Standalone SWO

SWO (Single Wire Output) in ARM cores is probably one of the most under-used features. Which is surprising, because SWO can be very useful. In a nut shell: SWO is a single wire output pin/signal channel which can provide lots of different data, like PC sampling for coverage information, interrupt tracing data or ‘uart-like’ text packets.

SWO output from application

Using SWO

Despite its usefulness, using SWO can be challenging: it requires a physical pin, support in the debugger, plus despite it is a standard ARM feature, using it might be different for each MCU because of clocking. Tool vendors try to make things easier with ‘automatic’ setup of all the SWO hardware registers. That’s OK if that works, but unfortunately this is not always the case. In addition to that it conflicts with SWO configuration and settings done in the application. One might argue that the application should not touch SWO: but handling SWO in the application is my preferred way as that way I know what is going on. And I don’t have to rely on some ‘magic code’ from the tool vendors. Handling SWO in the application and to rely on the tool vendor ‘black box’ configuration allows me to use SWO without any external tools involved: so I can use the Saleae or Sigrok tools to capture the data and process it, without the interference of other tools.

Standalone SWO Viewer

After some debates and discussions, I’m very happy to report that SEGGER has added a ‘standalone’ SWO functionality to their SWO viewer V7.22 and later. From the release notes:

[SWOViewer]: Added command line option “-swoattach <OnOff>” that disables all J-Link side initialization of SWO and relies on the target application to perform SWO init.

SEGGER V6.22 Release Note

πŸ’‘ Note that I have to use the V6.22b, as at least in the actual V7.50b (both 32bit and 64bit) the feature seems not to work any more.

With this, the SEGGER SWOViewer can be used in combination with application level SWO setup and configuration. How this configuration works: check SWO with ARM Cortex-M33 which describes the McuSWO module which gives you access and configuration of the SWO feature across ARM cores.

LPC55S16-EVK Board with Saleae logic analyzer


Here is how to use it, using the example presented in SWO with ARM Cortex-M33.

Start the SWO viewer with the following command line (see for the list of options):

JLinkSWOViewerCL -swoattach on -swofreq 64000 -device LPC55S16 -itmport 0x1

This starts the JLinkSWOViewer in standalone mode:

Standalond SWO Viewer

This example above uses the stimulus port 0x1. Note that for SWO ‘printf’ this goes to the stimulus port 0.

The application can now use SWO. I’m using for example the McuSWO:

McuSWO help

The application has configured SWO with a baud of 64k baud for testing purposes:

For sending text I’m going to use the stimulus port 0x0:

JLinkSWOViewerCL -swoattach on -swofreq 64000 -device LPC55S16 -itmport 0x0

Using the console I can send data over the SWO pin:

Sending Data over SWO


It is fine if tools configure SWO. I wish that the settings and changed applied by the tools would be more transparent. For the case where the application needs to set up SWO, SEGGER has now added an ‘attach’ option which does not tamper with the application SWO configuration. With this a ‘standalone’ SWO usage can be realized.

πŸ’‘ Update: the MCUXpresso IDE 11.5.0 has now added standalone SWO functionality too :-).

Happy wiring πŸ™‚

7 thoughts on “Standalone SWO

  1. Interesting. One of the first reasons I came across your blog was reading how to setup SWO within mcuxpresso a couple years ago. I think it was using a 1064evk board.

    In any case, you are absolutely right, it has not been an easy thing to get going and relying on the tools to automagically set it up hasnt been great either.

    I no longer have issues now that I use SES but I occasionally use other tools with my Segger so this will be good to know.

    many thanks.

    Liked by 1 person

    • Hi John,
      you might run into issues with any tool which wants to setup SWO directly, especially for newer devices.

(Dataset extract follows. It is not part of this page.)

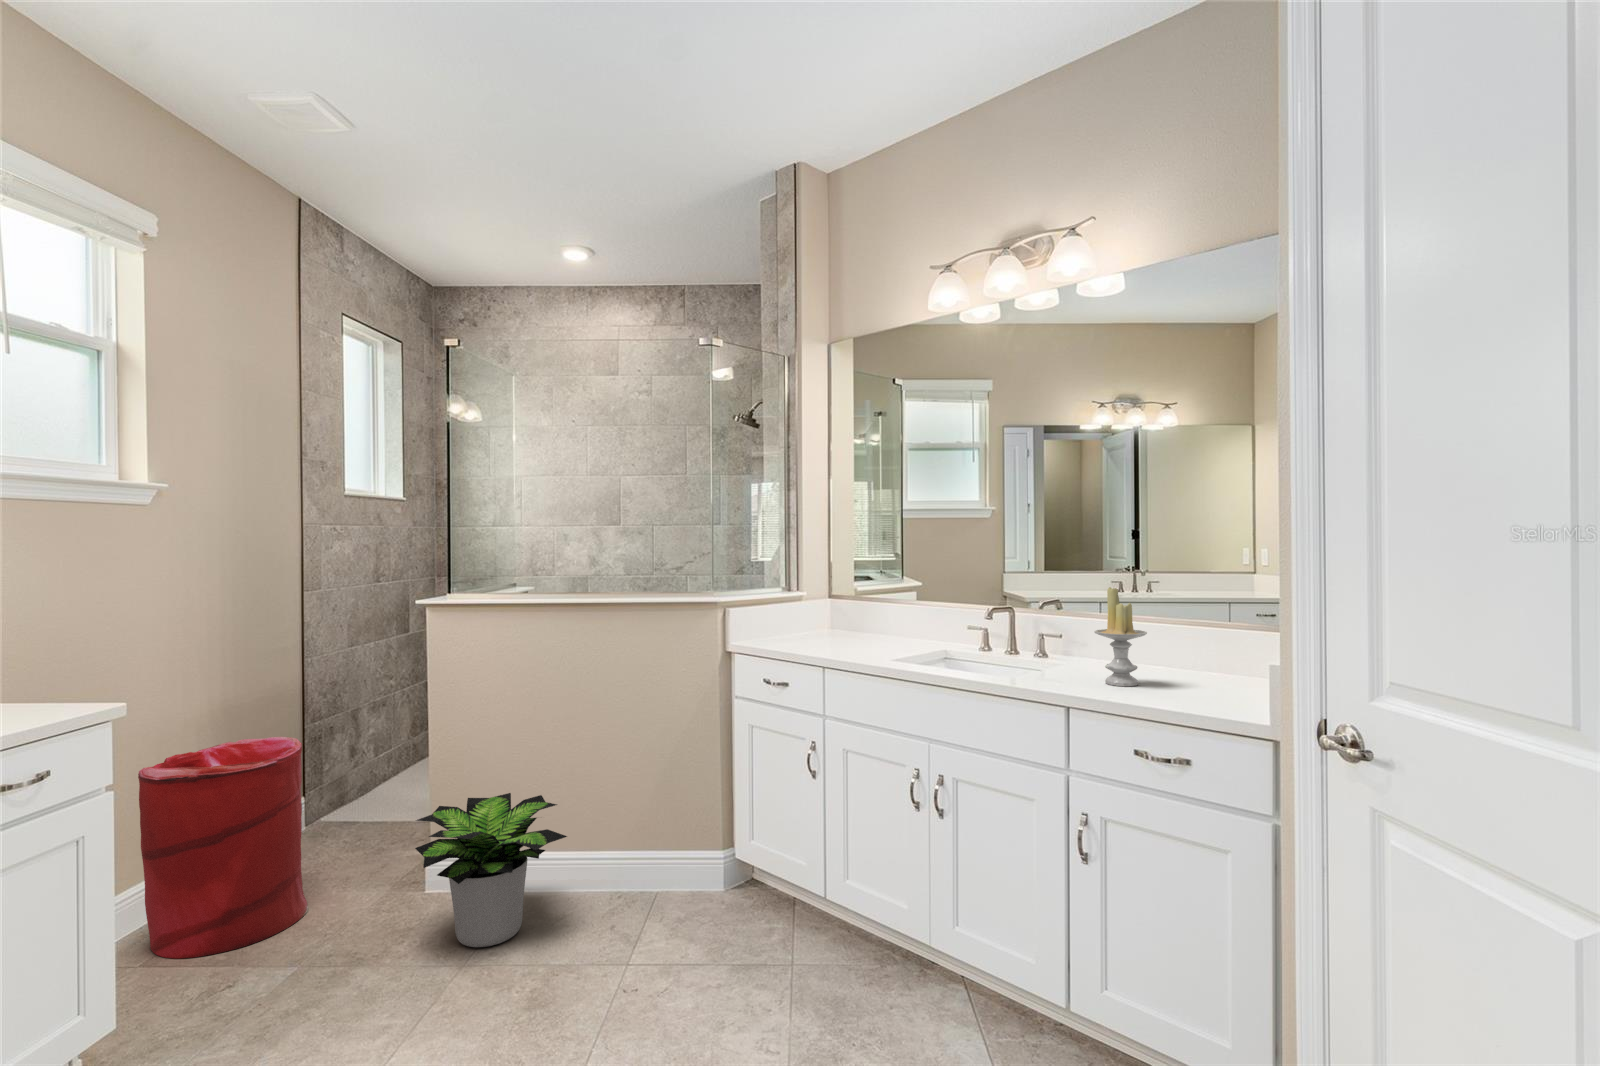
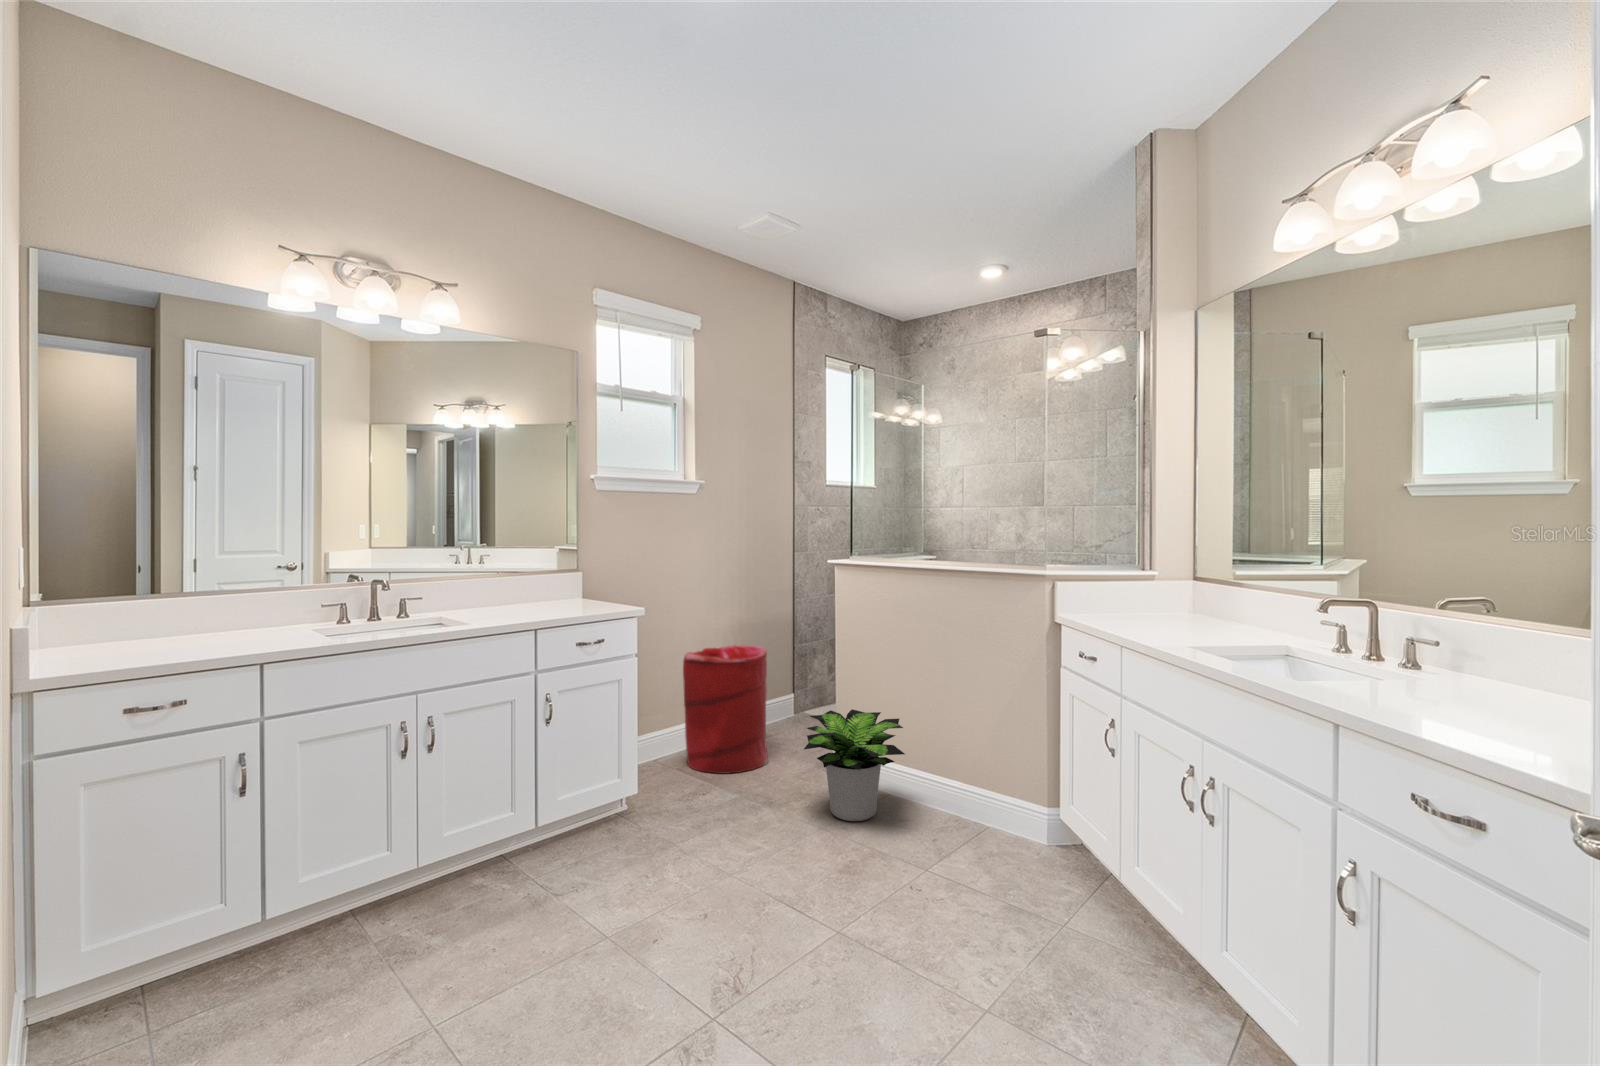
candle: present [1095,587,1147,686] -> none [1417,578,1511,718]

Vendors do not have all the devices at hand, and it is likely that there are always some hidden changes in newer devices e.g. for the clocking, resulting in ‘blind’ implementation not working: my experience is that if it has not been verified non actual hardware, it might not work or is just luck. Even with SES as I don’t think they have the bandwidth to test things with the number of devices out there. The good thing is that they are usually pretty fast in fixing things fast.

      Liked by 1 person

      • Yeah and I think that was the case for me initially, it was not reliable! but since I’m only concerned with the IMXRT10xx family, Segger seems to have good support for it now. They have addressed several issues for me., I know for a fact they have EVK boards so as to replicate issues and recently they made changes to their software and firmware to better (aka reliably) support mcu’s like the imxRT which have complex boot requirements complicated by internal 1st stage bootoaders (bootrom) and of course security. SWO setup is easy now and trace and profiling works reliably.